** 引用文 **
_____

イメージ元 employeereviewgunhiji.blogspot.com
評価項目
パフォーマンスレビューのテンプレートに特定のスキルや職務の側面をリストアップし、評価できるようにします。上司の評価だけでなく、自己評価も実施することが重要です。
目標
従業員は、達成すべき業績評価の評価を理解するため、次に期待される目標や課題を知る必要があります。
コメント用のテキストボックスを開く
従業員自身の言葉でフィードバックを求める>ことは、率直なコメントを引き出したり、従業員が成果をアピールしたり、やりがいを感じた仕事の側面について話し合ったりするために有効です。Qualtrics Employee XMのようなプラットフォームでは、AIを使用してオープンテキスト回答のセンチメントを測定し、フィードバックをさらに充実させています。
サイン
従業員の業績評価には、従業員と評価者の双方がサインする必要があります。
効果的な業績評価フォームを作成するための最善の方法
ある調査 (英語) によると、従業員の 65%が、自分の業績評価が自分の仕事に関連していると思っていません。また別の調査 (英語) では、「業績評価が公正である」という記述に強く同意する従業員はわずか 29%、そして「業績評価が正確であること」という記述に強く同意する従業員は26%であったこともわかっています。
このことを念頭に置きながら、職務遂行におけるパフォーマンスレビューのテンプレートは、レビューが可能な限り、公正かつ正確に行われるように作成しましょう。
- 適切な職務に適切な書式をカスタマイズする: 記入したフォームがその職務に必要なパフォーマンスを正確に反映したものであるようにするために、その職務に特有のコンピテンシー(能力)を含めます。
- 目的を明確にする:何を調べたいのかを明記し、フォームで適切な情報を収集できるようにします。
- やりすぎない: できるだけ多くの情報を一挙に集めたいと思うのはやまやまですが、それでは達成しようとしている成果がぼやけてしまいます。1 つの基準を評価するためにはフォームを 1 つ使いましょう。さらに調査したいことがあれば別のレビューを行いましょう。
- 適切な評価尺度を選択する:: 数値評価で簡単に評価できる役割もあれば、仕事のニュアンスをすべて把握するために、より記述的な詳細評価が必要な役割もあります。評価尺度の評価の意味を明確に説明してください。
- SMART(Specific, Measurable, Achievable, Realistic, Timely)目標を設定する: 目標が具体的で関連性があり、成功の指標が定義されており、なおかつ達成可能な期限が設定されていれば、従業員は自分の位置を把握することができます。
- 成長を促す: 業績評価では、従業員が刺激とやる気を感じ、個人的な成長と職業上での成長について、ワクワクするような気持ちになることが大切です。将来のトレーニング目標を特定し、設定するスペースを設けましょう。

_____

** 保存データ **
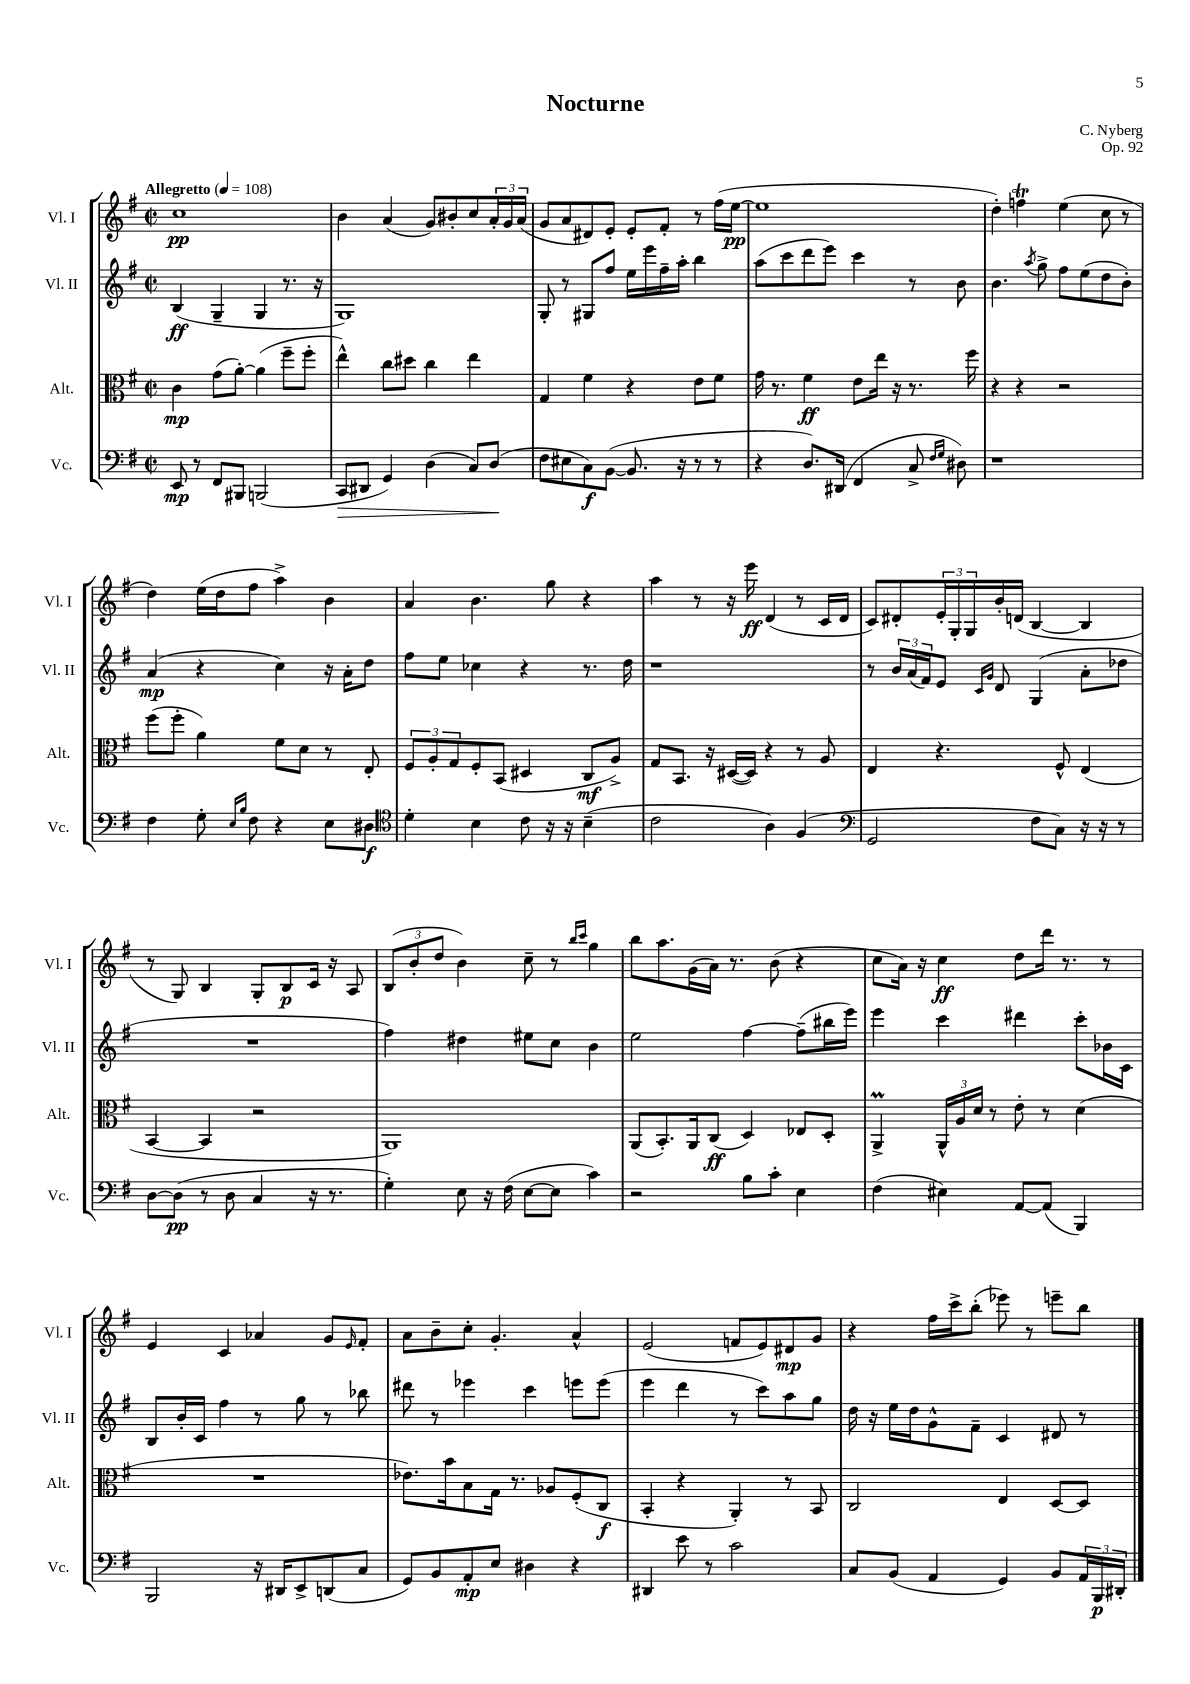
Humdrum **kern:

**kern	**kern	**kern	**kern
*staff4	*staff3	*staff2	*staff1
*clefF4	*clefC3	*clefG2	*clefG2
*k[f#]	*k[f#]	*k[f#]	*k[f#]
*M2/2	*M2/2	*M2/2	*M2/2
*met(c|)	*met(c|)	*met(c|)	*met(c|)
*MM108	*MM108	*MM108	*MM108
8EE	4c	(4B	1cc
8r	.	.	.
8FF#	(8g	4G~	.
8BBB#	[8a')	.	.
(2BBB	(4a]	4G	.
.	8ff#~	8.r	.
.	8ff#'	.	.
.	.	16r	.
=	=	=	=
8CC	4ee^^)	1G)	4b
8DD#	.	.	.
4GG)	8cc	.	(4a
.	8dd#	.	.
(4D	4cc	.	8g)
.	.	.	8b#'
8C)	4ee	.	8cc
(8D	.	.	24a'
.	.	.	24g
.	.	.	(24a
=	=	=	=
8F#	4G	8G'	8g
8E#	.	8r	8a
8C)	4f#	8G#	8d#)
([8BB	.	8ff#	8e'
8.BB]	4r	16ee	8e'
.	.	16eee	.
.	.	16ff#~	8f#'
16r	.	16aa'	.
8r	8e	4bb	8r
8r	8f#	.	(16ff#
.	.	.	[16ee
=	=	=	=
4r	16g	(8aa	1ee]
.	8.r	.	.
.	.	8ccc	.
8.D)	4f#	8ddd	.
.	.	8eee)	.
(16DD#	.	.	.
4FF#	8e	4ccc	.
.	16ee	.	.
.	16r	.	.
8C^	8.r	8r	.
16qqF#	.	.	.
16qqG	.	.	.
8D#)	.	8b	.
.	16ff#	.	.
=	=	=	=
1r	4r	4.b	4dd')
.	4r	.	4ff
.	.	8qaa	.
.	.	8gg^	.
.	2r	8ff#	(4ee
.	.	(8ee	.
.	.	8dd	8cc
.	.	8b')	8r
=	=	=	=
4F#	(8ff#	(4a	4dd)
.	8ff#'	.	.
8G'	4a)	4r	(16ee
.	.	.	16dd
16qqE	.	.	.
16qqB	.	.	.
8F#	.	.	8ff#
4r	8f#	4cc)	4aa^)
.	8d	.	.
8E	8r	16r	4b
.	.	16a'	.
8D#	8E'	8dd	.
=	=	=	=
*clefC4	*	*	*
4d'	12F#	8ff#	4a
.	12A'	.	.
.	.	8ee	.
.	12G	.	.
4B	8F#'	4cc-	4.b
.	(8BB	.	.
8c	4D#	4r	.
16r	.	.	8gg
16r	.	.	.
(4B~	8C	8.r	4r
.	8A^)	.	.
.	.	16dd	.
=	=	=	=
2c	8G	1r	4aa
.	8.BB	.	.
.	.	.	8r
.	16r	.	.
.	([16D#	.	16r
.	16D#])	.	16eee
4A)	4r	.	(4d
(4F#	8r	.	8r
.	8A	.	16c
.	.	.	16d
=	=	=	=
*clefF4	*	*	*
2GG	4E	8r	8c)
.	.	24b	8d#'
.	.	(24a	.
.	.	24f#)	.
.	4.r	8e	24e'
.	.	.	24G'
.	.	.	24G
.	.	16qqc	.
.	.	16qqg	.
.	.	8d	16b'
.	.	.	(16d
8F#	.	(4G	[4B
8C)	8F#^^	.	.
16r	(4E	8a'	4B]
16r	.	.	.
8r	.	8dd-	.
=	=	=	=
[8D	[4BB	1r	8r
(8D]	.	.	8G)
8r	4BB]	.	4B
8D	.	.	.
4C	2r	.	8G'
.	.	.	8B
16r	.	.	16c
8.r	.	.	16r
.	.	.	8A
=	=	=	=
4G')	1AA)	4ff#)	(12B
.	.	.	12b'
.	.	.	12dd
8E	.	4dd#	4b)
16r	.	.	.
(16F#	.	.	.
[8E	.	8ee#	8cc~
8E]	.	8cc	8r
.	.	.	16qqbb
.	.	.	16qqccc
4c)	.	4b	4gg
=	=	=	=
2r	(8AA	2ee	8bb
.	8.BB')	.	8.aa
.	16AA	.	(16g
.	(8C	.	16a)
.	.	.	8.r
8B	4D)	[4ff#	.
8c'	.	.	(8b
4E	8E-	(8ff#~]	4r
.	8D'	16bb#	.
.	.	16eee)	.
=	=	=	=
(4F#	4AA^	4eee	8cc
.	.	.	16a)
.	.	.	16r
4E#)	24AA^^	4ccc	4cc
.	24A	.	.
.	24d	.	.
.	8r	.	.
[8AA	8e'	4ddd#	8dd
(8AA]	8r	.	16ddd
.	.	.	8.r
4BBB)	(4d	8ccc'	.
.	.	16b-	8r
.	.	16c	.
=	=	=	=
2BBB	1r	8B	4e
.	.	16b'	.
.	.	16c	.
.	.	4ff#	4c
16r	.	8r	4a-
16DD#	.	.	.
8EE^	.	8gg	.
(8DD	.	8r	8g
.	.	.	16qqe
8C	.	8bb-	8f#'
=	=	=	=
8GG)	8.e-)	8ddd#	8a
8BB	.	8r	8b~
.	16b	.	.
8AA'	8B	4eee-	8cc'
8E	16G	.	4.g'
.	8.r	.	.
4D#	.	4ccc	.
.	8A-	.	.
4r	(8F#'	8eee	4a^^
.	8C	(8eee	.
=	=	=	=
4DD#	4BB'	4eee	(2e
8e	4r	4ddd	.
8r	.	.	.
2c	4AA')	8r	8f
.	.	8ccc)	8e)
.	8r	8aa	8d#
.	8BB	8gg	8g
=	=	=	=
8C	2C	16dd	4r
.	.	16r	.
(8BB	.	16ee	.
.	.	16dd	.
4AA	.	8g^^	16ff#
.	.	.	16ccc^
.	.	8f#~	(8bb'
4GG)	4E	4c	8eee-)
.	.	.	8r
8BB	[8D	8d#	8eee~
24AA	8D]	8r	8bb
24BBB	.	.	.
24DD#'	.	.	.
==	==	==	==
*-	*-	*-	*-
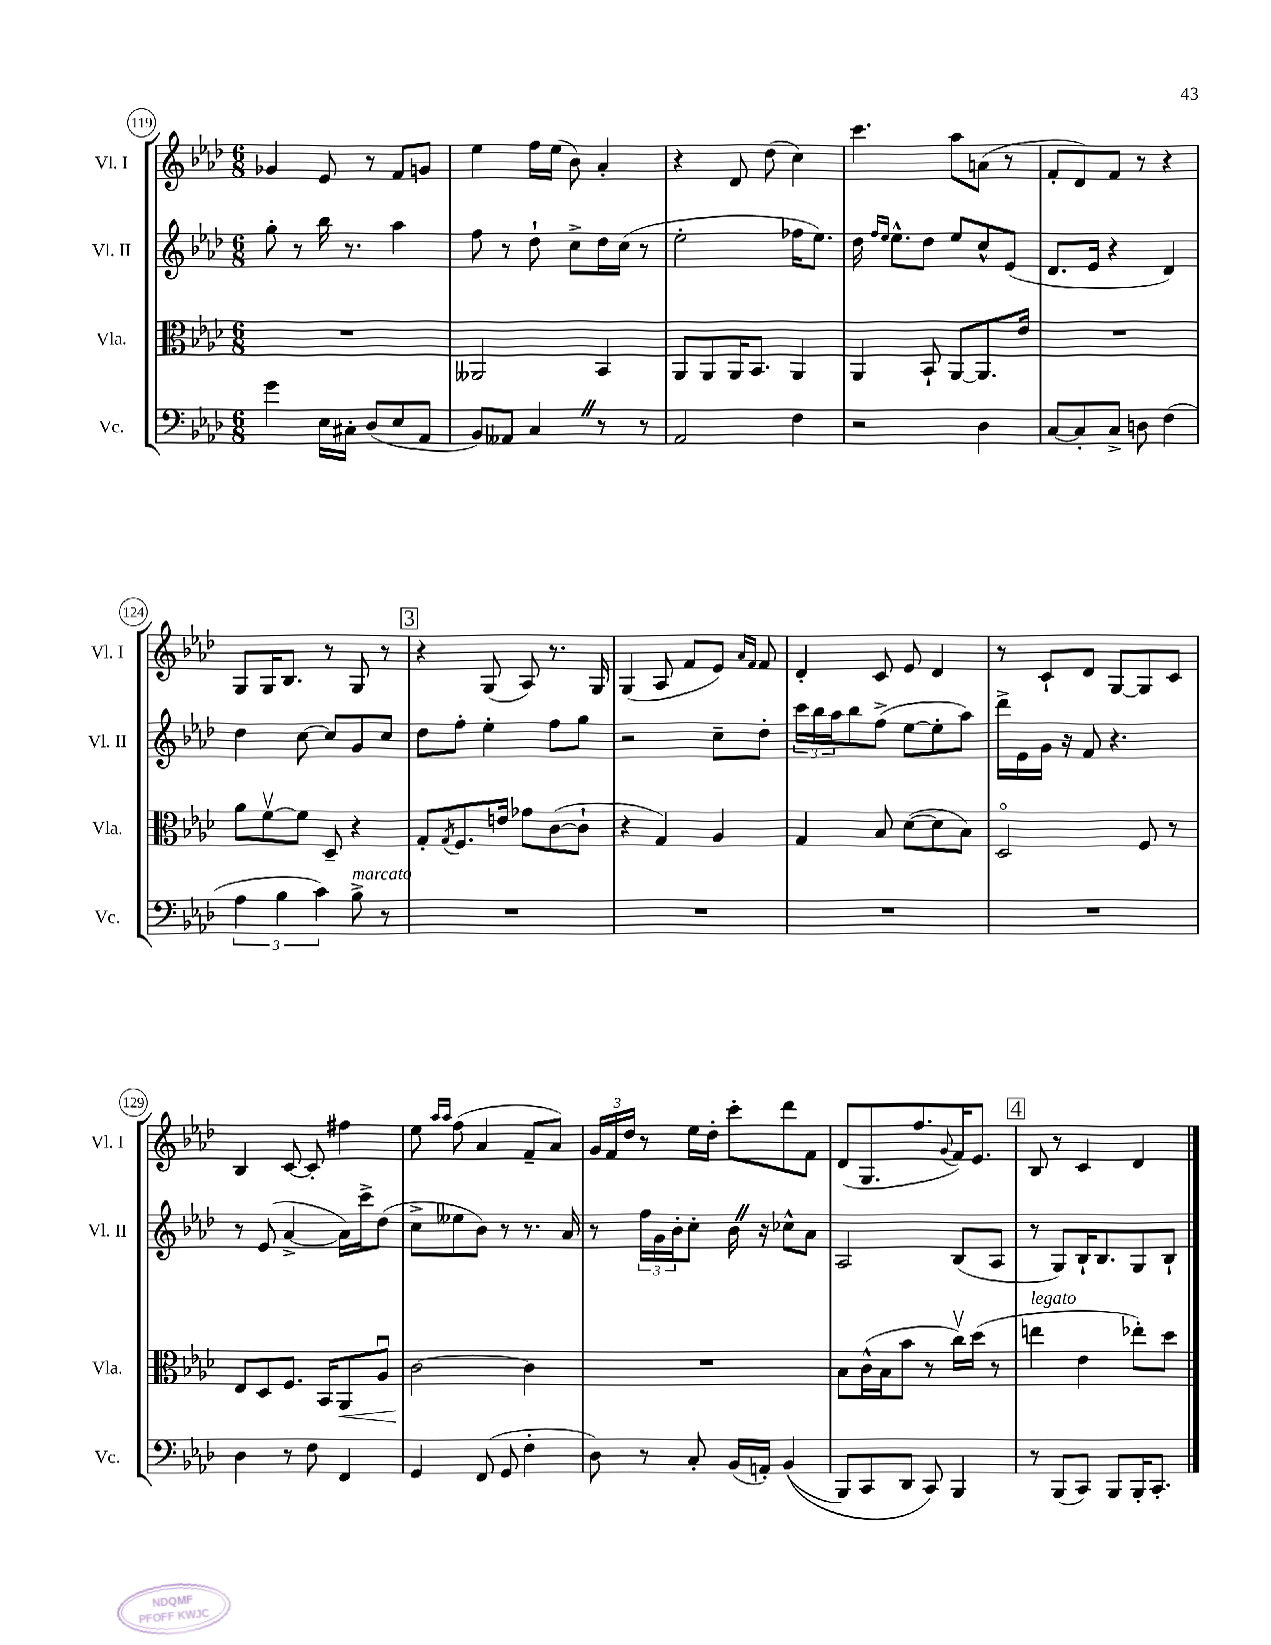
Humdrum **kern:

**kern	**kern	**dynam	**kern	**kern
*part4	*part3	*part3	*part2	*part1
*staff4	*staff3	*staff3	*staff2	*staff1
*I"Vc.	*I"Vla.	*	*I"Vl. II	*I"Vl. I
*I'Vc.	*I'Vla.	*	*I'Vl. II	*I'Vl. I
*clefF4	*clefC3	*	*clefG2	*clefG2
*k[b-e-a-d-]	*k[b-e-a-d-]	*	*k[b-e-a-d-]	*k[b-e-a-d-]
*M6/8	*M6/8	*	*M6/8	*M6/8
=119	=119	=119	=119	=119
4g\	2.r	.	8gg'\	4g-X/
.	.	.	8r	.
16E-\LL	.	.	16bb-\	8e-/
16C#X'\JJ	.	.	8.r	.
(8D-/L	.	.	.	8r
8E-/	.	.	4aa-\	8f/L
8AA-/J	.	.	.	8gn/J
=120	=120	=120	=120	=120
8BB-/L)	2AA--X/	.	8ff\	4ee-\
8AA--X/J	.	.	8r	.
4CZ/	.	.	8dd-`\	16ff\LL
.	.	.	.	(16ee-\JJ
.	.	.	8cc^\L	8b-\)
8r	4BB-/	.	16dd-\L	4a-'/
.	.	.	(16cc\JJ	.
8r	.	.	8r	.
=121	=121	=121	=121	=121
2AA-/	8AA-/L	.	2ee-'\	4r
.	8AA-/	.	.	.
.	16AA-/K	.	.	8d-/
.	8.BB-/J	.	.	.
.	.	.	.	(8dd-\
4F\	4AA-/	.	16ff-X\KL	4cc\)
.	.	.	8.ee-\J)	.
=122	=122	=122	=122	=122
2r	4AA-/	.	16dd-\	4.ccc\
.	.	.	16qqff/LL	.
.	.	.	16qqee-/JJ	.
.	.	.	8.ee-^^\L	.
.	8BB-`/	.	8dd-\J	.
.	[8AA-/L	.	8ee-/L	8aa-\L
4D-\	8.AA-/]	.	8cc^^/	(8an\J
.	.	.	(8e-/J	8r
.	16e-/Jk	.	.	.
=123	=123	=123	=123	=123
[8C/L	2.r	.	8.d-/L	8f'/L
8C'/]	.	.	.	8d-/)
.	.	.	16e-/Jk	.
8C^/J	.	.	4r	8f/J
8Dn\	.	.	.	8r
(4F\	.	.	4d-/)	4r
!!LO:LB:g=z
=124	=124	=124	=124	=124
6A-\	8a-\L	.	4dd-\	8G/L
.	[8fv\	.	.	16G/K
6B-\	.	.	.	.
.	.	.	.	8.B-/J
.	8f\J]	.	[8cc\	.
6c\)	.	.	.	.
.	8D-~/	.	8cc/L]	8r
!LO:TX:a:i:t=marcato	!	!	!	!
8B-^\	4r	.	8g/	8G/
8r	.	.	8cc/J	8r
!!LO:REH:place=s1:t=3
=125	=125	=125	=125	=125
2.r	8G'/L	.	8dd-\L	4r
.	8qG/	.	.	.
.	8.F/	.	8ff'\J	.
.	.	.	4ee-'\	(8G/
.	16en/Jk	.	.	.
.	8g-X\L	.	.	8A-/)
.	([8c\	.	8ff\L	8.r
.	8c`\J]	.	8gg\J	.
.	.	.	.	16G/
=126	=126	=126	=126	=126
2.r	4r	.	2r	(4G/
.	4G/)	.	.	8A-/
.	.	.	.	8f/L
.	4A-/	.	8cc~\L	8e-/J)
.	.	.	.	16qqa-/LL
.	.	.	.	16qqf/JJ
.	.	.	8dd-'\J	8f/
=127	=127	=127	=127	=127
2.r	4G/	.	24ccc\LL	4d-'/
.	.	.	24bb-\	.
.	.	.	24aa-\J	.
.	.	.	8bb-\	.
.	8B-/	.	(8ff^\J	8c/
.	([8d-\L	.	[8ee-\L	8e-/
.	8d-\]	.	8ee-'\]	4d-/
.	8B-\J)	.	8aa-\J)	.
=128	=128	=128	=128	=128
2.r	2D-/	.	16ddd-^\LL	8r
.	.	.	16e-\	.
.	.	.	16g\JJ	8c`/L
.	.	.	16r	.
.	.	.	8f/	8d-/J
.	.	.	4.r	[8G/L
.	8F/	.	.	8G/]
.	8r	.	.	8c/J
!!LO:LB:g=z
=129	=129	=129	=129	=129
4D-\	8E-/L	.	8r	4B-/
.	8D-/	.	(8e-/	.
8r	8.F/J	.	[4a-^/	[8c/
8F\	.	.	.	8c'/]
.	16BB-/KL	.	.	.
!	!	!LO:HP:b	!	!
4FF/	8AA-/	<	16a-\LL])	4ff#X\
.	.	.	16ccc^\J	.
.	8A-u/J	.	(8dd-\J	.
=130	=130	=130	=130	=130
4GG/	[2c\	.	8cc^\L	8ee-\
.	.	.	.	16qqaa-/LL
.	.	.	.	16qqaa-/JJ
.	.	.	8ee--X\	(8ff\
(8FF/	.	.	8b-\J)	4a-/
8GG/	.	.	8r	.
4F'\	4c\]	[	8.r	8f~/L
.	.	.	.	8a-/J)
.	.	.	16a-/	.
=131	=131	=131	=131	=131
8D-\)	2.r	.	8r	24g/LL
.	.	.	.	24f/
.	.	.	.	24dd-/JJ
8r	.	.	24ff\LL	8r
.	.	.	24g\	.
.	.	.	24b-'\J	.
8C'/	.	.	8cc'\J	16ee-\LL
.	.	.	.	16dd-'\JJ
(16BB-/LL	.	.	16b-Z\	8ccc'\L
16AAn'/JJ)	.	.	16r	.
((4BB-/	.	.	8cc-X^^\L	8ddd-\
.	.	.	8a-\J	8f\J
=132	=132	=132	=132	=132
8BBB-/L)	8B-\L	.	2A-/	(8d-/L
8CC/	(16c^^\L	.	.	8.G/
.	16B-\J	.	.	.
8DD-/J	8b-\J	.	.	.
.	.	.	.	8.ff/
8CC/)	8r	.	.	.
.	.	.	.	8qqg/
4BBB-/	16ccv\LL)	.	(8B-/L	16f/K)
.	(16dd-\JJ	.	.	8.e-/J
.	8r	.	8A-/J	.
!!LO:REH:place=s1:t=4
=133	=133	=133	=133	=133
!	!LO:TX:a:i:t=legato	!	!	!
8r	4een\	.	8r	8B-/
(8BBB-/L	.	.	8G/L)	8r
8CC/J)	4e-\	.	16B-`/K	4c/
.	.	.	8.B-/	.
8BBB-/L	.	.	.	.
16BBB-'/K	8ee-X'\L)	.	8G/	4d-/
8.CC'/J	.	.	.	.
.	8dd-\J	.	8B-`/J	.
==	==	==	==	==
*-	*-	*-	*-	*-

_____

** 課題 **
(1) 引用文によると、自分の業績評価が自分の仕事に関連していると思っていない従業員は何パーセントですか。
(2) 引用文の「このことを念頭に置きながら、」から「報を収集できるようにします。」までの部分を、一字一句そのまま書き写してください。
記録は引用文とは別の資料です。

** 解答一覧 **
(1) 65%です。

(2)
このことを念頭に置きながら、職務遂行におけるパフォーマンスレビューのテンプレートは、レビューが可能な限り、公正かつ正確に行われるように作成しましょう。
- 適切な職務に適切な書式をカスタマイズする: 記入したフォームがその職務に必要なパフォーマンスを正確に反映したものであるようにするために、その職務に特有のコンピテンシー(能力)を含めます。
- 目的を明確にする:何を調べたいのかを明記し、フォームで適切な情報を収集できるようにします。